WRITTEN EXERCISE - Please transcribe the records word for word, from the start through the line containing "country: Peru".

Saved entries
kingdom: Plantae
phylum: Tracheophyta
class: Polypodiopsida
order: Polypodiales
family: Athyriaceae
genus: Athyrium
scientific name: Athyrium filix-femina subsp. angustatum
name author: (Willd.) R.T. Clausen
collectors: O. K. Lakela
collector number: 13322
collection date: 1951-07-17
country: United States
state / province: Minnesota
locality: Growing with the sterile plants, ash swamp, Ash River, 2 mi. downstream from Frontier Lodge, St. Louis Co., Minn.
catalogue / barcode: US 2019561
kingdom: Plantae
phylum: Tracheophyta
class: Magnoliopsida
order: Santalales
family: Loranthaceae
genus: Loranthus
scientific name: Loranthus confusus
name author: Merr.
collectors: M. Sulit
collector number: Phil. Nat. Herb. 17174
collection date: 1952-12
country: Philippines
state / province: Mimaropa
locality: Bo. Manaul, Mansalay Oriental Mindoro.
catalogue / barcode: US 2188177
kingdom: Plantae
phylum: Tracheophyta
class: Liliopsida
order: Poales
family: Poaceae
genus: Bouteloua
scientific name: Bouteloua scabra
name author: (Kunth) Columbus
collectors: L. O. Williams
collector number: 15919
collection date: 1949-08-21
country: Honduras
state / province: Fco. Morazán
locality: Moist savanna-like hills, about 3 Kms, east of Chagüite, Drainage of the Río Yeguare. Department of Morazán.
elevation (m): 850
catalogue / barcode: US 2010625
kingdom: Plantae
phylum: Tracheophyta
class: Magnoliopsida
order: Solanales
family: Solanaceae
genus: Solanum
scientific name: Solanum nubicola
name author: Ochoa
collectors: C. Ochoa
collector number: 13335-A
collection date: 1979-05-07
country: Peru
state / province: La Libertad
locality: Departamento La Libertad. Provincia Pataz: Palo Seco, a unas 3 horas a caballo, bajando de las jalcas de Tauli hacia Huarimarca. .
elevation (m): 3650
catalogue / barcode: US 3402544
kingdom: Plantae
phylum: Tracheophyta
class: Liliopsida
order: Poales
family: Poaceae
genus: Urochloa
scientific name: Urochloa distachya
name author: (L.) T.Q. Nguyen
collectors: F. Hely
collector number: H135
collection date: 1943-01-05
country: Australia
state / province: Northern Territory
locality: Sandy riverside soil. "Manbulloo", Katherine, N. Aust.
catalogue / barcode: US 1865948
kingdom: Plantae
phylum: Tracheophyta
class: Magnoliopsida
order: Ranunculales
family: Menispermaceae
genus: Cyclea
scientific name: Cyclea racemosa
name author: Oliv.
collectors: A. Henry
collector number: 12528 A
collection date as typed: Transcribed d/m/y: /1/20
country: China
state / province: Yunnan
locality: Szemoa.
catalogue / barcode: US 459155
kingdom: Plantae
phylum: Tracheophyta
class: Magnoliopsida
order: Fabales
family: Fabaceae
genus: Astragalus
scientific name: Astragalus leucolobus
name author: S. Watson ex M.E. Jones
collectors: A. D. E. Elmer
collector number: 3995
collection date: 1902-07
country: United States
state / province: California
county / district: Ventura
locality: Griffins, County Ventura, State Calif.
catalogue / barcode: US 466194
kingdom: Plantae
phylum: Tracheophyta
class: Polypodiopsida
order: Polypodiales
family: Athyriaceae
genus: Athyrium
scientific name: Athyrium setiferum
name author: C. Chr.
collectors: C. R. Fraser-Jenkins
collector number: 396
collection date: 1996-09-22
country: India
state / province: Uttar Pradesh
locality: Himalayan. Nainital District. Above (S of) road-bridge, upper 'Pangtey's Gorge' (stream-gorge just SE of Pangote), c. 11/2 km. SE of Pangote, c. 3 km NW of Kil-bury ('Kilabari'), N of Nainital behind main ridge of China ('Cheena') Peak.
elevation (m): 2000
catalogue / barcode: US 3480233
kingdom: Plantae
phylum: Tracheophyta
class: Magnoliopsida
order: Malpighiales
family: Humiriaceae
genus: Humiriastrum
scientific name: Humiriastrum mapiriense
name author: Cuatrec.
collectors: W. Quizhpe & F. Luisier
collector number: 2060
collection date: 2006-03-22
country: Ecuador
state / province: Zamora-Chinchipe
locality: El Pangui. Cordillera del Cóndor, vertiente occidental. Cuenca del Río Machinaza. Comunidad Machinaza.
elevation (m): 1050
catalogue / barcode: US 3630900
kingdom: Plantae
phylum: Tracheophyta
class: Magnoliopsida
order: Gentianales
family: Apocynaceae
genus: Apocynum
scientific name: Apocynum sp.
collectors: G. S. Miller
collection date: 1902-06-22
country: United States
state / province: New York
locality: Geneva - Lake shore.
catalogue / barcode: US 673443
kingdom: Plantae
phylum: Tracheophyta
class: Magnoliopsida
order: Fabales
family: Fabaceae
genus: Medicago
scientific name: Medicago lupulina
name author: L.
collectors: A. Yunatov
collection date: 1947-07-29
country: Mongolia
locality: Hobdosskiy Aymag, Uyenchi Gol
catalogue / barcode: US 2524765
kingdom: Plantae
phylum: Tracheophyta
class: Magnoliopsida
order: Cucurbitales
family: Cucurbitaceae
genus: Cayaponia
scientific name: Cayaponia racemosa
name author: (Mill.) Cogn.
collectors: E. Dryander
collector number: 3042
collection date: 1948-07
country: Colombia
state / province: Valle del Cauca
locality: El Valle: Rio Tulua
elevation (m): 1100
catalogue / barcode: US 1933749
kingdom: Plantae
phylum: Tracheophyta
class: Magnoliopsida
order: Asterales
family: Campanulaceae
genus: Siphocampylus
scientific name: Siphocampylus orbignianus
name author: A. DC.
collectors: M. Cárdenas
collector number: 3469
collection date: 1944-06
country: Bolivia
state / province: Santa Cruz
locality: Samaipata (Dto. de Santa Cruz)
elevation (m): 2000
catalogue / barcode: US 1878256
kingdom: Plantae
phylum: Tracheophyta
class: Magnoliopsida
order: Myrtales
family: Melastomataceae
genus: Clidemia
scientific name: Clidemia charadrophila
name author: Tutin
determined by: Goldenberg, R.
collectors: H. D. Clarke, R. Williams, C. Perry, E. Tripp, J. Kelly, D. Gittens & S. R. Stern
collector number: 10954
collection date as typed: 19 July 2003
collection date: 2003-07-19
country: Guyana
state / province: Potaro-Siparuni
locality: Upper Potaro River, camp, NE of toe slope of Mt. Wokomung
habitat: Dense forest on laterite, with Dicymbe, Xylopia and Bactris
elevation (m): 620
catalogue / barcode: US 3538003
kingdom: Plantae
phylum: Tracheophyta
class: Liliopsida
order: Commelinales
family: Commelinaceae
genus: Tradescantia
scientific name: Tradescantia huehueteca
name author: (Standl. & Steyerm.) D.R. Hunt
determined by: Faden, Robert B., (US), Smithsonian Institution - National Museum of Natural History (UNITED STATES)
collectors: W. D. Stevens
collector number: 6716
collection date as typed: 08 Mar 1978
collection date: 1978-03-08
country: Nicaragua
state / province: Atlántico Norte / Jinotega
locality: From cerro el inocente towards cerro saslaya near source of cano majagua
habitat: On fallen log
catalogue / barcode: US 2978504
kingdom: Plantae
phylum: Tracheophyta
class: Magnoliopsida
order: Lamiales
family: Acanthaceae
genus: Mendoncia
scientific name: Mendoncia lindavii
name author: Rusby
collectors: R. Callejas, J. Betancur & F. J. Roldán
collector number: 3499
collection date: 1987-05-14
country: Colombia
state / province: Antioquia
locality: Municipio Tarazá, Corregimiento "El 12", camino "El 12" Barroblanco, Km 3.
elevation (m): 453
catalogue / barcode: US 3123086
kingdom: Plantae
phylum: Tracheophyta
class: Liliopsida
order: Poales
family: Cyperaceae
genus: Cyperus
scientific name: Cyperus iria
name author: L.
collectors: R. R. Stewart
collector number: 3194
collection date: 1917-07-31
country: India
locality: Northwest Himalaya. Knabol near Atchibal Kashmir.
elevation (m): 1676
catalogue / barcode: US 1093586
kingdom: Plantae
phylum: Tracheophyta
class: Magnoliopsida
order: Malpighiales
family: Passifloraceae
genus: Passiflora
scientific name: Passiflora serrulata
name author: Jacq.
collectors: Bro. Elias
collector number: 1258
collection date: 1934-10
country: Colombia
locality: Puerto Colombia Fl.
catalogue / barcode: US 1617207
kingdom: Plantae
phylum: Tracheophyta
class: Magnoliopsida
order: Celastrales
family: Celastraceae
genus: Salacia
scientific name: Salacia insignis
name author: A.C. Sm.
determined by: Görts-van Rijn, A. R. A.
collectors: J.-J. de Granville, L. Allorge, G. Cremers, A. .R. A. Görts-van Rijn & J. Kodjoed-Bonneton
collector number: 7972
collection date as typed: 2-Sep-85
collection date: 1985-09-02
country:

SOLUTION BELOW -
kingdom: Plantae
phylum: Tracheophyta
class: Polypodiopsida
order: Polypodiales
family: Athyriaceae
genus: Athyrium
scientific name: Athyrium filix-femina subsp. angustatum
name author: (Willd.) R.T. Clausen
collectors: O. K. Lakela
collector number: 13322
collection date: 1951-07-17
country: United States
state / province: Minnesota
locality: Growing with the sterile plants, ash swamp, Ash River, 2 mi. downstream from Frontier Lodge, St. Louis Co., Minn.
catalogue / barcode: US 2019561
kingdom: Plantae
phylum: Tracheophyta
class: Magnoliopsida
order: Santalales
family: Loranthaceae
genus: Loranthus
scientific name: Loranthus confusus
name author: Merr.
collectors: M. Sulit
collector number: Phil. Nat. Herb. 17174
collection date: 1952-12
country: Philippines
state / province: Mimaropa
locality: Bo. Manaul, Mansalay Oriental Mindoro.
catalogue / barcode: US 2188177
kingdom: Plantae
phylum: Tracheophyta
class: Liliopsida
order: Poales
family: Poaceae
genus: Bouteloua
scientific name: Bouteloua scabra
name author: (Kunth) Columbus
collectors: L. O. Williams
collector number: 15919
collection date: 1949-08-21
country: Honduras
state / province: Fco. Morazán
locality: Moist savanna-like hills, about 3 Kms, east of Chagüite, Drainage of the Río Yeguare. Department of Morazán.
elevation (m): 850
catalogue / barcode: US 2010625
kingdom: Plantae
phylum: Tracheophyta
class: Magnoliopsida
order: Solanales
family: Solanaceae
genus: Solanum
scientific name: Solanum nubicola
name author: Ochoa
collectors: C. Ochoa
collector number: 13335-A
collection date: 1979-05-07
country: Peru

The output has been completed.